Furthermore, artifice is one of the main themes of this work: the
Eighteenth century was a time of artifices, a century based on rationality
behind which monsters - featuring masks, tricks, affected manners,
etiquette - would hide, which, in turn, would conceal cruel power
games and unbreakable roles: four men playing the roles of four
women, who, in turn, play a drama made of deceit and masks and which
reflects itself in a play of deceiving mirrors. In the end, everybody
is dazzled, they are all victims and executioners at the same time.
Isn't all this topical? Isn't this cruel power game between the
Aunts a topical issue? Isn't the subtle cruelty of a continuous
masquerade terrible? Some sort of cruelty which is not based on
buckets of blood thrown onto the audience, but rather on subtle
stiletto strokes.
The backbone is based on the four most important episodes in the
life of Madame Du Barry, the Lover of King Louis 15th, who is the
Aunts' father.
Each sister will then take turns playing the role of Madame Du Barry's
nemesis.
In between these "pieces", trait d'union passages are
inserted to improve the colour and to paste the whole work together.
The intention is also to revive the atmosphere of those times, with
a sort of propensity for documentary, cataloguing work, while evoking
a nostalgic feeling for a time which is coming apart in the very
hands of the Aunts: therefore, court parties, banquets ä a
decadent and kitsch taste.
Generally, comic moments are followed by dramatic ones, in a contrast
fashion, following a jerky and zig-zagging progress which is expected
to catch the public unaware.
All the actors are always on stage, and all strongly feel their
individual responsibility; they can never lower their guard. Despite
their differences, the Aunts are all slices of the same apple. Much
work is done with the actors on the relations between characters,
on different shades and fluctuations of fear, hatred, grudge, the
awareness of imminent death, feelings of repression, gossip as a
'lid' to harness terror.
From the unity of time and space, bitter splinters of memory shoot
off.
For just one night, the Aunts live again the life of Madame Du Barry,
their enemy. This is a life they have never lived. They talk and
talk, to fend off their fear of death. However, death, in the morning,
knocks at the door. Now they are ready to welcome it, they have
reached the very bottom of their souls and of their mean and desperate
humanity. Just a second before they die, they are only left with
their own redemption. Sublimation.
From a higher level of meaning, every Aunt is a movement of the
cycle of matter: dissolution, revolution, combination, sublimation.
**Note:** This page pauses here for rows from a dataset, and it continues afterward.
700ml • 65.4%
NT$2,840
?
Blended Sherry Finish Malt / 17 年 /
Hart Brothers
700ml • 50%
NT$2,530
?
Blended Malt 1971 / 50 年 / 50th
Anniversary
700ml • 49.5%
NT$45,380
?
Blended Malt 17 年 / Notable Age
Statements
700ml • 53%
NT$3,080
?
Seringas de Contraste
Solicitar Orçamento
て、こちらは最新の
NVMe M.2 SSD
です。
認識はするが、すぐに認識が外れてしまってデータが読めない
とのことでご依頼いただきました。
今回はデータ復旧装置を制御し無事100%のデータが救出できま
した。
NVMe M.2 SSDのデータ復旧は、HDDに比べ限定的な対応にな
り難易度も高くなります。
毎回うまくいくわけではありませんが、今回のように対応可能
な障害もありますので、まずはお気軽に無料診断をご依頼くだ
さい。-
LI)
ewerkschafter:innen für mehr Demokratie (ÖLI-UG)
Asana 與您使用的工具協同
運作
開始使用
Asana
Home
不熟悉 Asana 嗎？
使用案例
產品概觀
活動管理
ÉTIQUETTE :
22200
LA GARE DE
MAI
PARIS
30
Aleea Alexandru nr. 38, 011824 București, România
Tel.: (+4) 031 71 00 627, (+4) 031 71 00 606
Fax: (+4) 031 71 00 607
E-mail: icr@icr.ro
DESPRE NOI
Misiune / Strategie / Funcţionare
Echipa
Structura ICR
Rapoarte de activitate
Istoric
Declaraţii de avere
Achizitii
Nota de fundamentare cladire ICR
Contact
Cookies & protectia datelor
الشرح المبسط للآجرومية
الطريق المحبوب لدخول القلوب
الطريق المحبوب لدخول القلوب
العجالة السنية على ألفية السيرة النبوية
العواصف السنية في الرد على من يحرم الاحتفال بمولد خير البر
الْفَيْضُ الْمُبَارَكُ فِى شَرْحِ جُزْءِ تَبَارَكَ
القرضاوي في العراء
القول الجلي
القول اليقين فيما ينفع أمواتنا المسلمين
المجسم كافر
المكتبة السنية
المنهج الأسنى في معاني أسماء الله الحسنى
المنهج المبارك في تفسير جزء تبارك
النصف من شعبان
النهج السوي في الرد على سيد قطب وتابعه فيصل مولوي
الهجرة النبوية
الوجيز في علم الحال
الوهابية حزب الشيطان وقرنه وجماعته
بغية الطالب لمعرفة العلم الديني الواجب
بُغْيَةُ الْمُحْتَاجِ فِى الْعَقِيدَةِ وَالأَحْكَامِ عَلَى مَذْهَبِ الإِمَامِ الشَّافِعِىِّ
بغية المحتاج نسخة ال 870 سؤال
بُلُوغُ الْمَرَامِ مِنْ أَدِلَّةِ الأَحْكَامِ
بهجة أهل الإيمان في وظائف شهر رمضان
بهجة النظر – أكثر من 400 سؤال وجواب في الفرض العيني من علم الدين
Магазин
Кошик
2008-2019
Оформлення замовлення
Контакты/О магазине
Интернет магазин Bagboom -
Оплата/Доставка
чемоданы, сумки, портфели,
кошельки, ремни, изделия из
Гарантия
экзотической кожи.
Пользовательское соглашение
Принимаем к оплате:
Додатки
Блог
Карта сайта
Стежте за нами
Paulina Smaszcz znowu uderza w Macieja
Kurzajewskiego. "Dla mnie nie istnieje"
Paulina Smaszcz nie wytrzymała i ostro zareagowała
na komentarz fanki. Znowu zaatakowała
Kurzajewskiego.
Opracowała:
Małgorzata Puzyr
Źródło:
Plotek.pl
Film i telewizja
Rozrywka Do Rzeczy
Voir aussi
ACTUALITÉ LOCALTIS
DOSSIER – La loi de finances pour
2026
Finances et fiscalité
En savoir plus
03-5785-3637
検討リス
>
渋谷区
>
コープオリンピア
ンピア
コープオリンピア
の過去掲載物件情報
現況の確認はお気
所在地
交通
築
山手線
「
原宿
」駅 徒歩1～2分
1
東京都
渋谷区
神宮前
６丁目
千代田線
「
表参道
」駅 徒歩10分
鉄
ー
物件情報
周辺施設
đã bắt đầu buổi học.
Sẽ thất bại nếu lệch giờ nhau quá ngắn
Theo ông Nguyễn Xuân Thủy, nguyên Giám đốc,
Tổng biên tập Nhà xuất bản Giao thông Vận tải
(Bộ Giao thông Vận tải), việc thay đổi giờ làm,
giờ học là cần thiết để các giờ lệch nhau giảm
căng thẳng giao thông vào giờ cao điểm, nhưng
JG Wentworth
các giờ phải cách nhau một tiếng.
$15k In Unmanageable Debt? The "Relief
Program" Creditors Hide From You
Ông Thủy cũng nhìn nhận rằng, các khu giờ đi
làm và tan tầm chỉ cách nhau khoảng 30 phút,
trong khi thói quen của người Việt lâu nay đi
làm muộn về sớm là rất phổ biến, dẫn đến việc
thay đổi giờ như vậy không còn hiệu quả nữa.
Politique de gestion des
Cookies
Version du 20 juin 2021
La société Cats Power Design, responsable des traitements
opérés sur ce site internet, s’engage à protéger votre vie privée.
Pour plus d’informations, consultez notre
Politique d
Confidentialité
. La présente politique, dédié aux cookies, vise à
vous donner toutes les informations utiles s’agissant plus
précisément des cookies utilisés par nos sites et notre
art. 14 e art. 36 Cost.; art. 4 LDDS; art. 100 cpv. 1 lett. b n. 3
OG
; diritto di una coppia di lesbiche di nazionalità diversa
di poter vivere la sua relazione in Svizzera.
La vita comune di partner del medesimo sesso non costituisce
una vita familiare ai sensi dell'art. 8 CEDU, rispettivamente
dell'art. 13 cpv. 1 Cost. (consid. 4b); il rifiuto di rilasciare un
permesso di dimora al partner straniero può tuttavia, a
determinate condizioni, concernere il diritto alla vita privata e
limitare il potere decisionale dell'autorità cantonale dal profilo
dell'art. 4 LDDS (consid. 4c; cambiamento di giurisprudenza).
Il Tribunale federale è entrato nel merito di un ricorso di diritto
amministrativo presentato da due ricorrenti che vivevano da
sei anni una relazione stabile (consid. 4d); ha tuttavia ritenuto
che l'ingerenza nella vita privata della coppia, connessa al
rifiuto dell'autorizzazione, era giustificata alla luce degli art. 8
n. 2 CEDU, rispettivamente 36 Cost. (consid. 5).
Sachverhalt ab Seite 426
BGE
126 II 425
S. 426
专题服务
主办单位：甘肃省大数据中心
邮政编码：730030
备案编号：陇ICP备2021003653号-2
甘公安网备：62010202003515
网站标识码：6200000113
The cycle which encompasses everything. Materialism (with its roots
in the 18th century) fails to meet human expectations of transcendence,
hence the human being is forced to redeem himself through fiction.
Madame Seconde is in charge of delivering two 'philosophic' monologues:
in the first one, she sets forth a materialistic approach which
leads to nihilism. The whole character of Madame Seconde is full
of it. The monologue features quotations from 18th century philosophers
like Descartes, Hobbes etc.. Conversely, the second monologue is
historic/prophetic in nature: it begins with some images from the
Bible's Apocalypse, foreshadowing the French Revolution and, more
in general, a catastrophic and epochal upheaval. The roots of modern
thinking and atheist nihilism can thus be detected here. In Prémière's
final monologue, a shelter is pathetically looked for away from
materialism and atheist nihilism: atheism first looks like a proud
conquest of man, it then becomes a burden under which one languishes
through anguish. A sort of escape is thus looked for in fiction,
invention, without too many questions about the truth.
The story, however, at a more immediate level of perception, is
more simply the story of the Aunts, virgin Princesses who loath
the beautiful Madame Du Barry. It is the story of their power games,
of relations between characters, their hatreds and passions: at
this level the show should be understood by everybody.